- **Job**
State how many lines of the material below contain the string "центре". Reply with the number only.

Page-level text extractions
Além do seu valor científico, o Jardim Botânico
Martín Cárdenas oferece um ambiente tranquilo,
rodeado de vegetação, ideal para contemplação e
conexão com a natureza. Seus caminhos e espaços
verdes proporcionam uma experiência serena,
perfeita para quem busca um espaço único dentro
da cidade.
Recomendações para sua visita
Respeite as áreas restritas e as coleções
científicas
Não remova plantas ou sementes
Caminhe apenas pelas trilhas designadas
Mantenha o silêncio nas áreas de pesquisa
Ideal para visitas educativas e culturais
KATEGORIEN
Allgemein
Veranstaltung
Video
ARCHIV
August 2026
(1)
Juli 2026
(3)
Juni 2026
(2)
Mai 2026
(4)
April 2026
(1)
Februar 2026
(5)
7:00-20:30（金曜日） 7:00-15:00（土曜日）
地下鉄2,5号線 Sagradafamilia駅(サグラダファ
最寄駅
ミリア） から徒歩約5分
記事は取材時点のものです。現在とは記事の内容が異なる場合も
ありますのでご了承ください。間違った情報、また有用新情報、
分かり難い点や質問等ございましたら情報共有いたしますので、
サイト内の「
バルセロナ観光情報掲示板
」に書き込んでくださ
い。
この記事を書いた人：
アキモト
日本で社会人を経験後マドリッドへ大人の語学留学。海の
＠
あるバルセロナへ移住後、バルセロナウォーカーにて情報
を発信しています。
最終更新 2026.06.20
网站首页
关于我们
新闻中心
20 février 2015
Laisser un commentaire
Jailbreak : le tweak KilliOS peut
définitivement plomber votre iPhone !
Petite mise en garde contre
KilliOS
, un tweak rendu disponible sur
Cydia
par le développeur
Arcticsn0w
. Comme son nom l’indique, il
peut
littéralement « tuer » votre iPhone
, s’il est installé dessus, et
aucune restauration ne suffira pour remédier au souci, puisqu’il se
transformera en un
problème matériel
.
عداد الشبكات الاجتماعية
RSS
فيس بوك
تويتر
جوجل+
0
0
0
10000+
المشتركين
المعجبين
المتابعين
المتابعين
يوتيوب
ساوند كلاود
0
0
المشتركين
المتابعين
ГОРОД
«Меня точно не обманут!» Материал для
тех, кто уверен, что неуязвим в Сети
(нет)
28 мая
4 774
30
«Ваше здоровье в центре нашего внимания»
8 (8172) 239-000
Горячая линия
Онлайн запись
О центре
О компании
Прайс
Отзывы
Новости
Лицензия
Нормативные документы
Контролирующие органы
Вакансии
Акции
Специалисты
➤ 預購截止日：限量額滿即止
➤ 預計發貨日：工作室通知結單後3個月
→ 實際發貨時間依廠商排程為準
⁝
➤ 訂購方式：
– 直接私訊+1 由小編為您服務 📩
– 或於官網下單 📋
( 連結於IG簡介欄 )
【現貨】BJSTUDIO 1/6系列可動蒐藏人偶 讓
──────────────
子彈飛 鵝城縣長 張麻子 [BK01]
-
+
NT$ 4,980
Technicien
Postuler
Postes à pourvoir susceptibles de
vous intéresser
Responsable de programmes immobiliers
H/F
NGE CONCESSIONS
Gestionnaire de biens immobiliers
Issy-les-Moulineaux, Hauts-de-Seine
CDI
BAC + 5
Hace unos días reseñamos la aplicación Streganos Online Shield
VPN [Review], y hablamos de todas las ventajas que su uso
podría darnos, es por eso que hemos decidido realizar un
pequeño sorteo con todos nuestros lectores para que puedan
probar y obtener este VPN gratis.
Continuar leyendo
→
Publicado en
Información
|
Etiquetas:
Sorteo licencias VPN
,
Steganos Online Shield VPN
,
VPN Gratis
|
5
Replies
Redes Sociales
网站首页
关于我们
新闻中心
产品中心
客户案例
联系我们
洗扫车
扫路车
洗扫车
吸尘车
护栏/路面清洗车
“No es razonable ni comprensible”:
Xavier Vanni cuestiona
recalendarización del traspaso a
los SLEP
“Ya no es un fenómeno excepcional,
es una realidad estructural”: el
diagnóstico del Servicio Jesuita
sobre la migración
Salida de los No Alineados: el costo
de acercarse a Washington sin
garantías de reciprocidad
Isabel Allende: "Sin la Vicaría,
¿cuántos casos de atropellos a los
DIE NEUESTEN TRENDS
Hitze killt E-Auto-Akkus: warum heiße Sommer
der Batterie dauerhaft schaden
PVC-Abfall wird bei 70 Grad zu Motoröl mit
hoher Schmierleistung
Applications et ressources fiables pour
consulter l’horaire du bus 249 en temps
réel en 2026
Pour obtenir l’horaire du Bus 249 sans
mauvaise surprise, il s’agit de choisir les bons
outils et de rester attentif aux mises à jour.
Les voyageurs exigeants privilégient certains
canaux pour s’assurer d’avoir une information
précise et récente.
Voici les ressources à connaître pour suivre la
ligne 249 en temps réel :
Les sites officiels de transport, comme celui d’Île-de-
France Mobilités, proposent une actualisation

- **Reply**
2